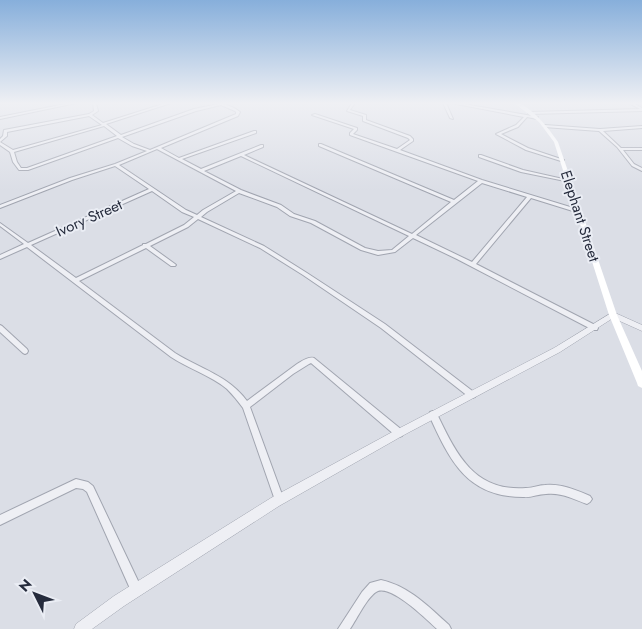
<svg xmlns="http://www.w3.org/2000/svg" width="642" height="629" viewBox="0 0 642 629" font-family="Jost,sans-serif">
  <style>
    .lines { fill: none; stroke-linecap: round; stroke-linejoin: round }
    .minor-casing { stroke: #a1a5b0; stroke-width: 2 }
    .tertiary-casing { stroke: #a1a5b0; stroke-width: 1 }
    .minor { fill: #eeeff4; fill-rule: evenodd }
    .tertiary { fill: #eeeff4; fill-rule: evenodd }
    .secondary { fill: #fff; fill-rule: evenodd }
    .labels { text-anchor: middle; dominant-baseline: central; stroke-width: 4; stroke-linejoin: round; paint-order: stroke }
    .far-street-label { font-size: 15px; fill: #252b3c; stroke: #eaedf4 }
  </style>
  <rect width="100%" height="100%" fill="#dbdee6"/>
  <g class="lines">
    <defs>
      <g id="minor">
        <polygon points="70,103 76,103 0,119 0,117"/>
        <path d="M93,103H96L98,111L92,115L103,123L166,103H171L106,124L121,135L194,109L218,104L217,103C224,103 234,107 240,112L238,116L161,148L179,158L254,131H256V133L182,159L201,169L261,145H263V147L244,155L412,234L451,202L319,146V144H321L454,200L478,181L350,135V133L354,129L312,115L315,114L357,128V130L353,134L397,149L410,140L408,138L363,121V116L347,111L352,103H355L350,110L366,115V120L410,136L413,139V141L400,150L482,180L580,210V212H576L531,198L476,264L597,326L598,328L597,330H593L457,259L413,238L395,252L378,255L361,250L311,223L290,216L277,207L239,193L207,212L201,217L264,246L307,273L385,324L475,393L476,395L475,397L472,398L469,397L381,328L303,275L260,248L198,219L188,227L150,246L175,264L176,265L175,266H171L146,248L79,281L175,353C201,369 229,376 247,401L297,364C302,361 309,356 314,358L402,430L403,433L402,436L399,437L396,436L311,363L309,364L293,374L250,407L284,500L282,503L279,505L276,503L243,408C238,401 233,395 227,389C210,375 189,369 171,357L27,247L0,259V255L24,244L0,226V223L28,243L149,189L115,166L72,180L0,208V205L70,178L115,164L147,151L132,146L118,138L28,170H19L13,162L10,152L0,145V139L3,136L4,130L89,114L94,111ZM221,105L235,111L236,112V114L150,150L134,144L122,137L196,111ZM89,116L102,125L13,150L0,142L7,136V132ZM104,126L117,136L27,168H21L17,162L14,152ZM157,149L236,191L203,210L197,215L186,210L119,165ZM241,156L409,236L392,250L378,251L365,248L315,221L294,214L281,205L241,190L204,171ZM482,183L527,197L472,262L416,235ZM152,191L182,212L194,217L184,225L146,244H143V245L76,278L31,245Z"/>
        <polygon points="443,103 446,103 453,119 450,118"/>
        <polygon points="451,103 458,103 538,117 537,119 527,117 518,127 501,134 528,148 564,160 561,161 526,150 496,134 516,125 524,117"/>
        <polygon points="629,103 633,103 642,108 642,111 530,114 528,113 530,112 640,109"/>
        <polygon points="545,125 600,129 642,126 642,128 603,131 621,148 642,148 642,150 623,150 634,164 642,168 642,171 632,166 617,147 599,131 544,127 544,125"/>
        <polygon points="479,155 481,155 523,170 572,181 570,182 521,172 479,157"/>
        <polygon points="0,325 2,326 27,349 28,351 27,353 25,354 23,353 0,332"/>
        <path d="M433,411L436,412C456,453 473,492 526,488C533,488 539,485 545,485C560,483 577,490 590,496L592,499L590,502L587,504C574,499 560,492 546,494C538,494 531,498 523,497C467,497 450,461 429,415L430,412Z"/>
        <polygon points="76,479 88,482 93,486 140,585 141,589 140,593 136,594 132,593 87,492 83,489 76,488 0,525 0,515"/>
        <path d="M381,580C409,586 429,607 449,625L451,629H437C427,620 393,586 378,591C368,595 357,619 350,629H338L362,592L370,583Z"/>
      </g>
      <polygon id="tertiary" points="613,312 642,325 642,331 613,318 560,352 402,436 279,506 124,606 92,629 74,629 76,624 114,596 271,498 396,430 554,348"/>
    </defs>
    <use href="#minor" class="minor-casing"/>
    <use href="#tertiary" class="tertiary-casing"/>
    <use href="#minor" class="minor"/>
    <use href="#tertiary" class="tertiary"/>
    <path class="secondary" d="M514,103C530,103 550,130 558,142L617,315L642,371V388L638,386L637,383L609,315L554,142L539,122Z"/>
  </g>
  <linearGradient id="sky" x2="0" y2="1"><stop stop-color="#87afdb"/><stop offset="0.54" stop-color="#eff0f4"/><stop offset="1" stop-color="#eff0f4" stop-opacity="0"/></linearGradient>
  <rect width="642" height="191" fill="url(#sky)"/>
  <g class="labels">
    <g class="far-street-label">
      <text transform="translate(580 216) rotate(72)">Elephant Street</text>
      <text transform="translate(89 218) rotate(-24)">Ivory Street</text>
    </g>
  </g>
  <g transform="translate(35 594) rotate(312)" stroke="#eaedf4" stroke-width="4" paint-order="stroke">
  <path d="M0-4L9 19L0 12L-9 19Z" fill="#252b3c"/>
  <text y="-8" font-size="14" font-weight="bold" text-anchor="middle" fill="#252b3c">N</text>
  </g>
</svg>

TO DO - Go over the entries above and say how many lines hold the string "labels", with no other text.

WRITTEN RESPONSE - 2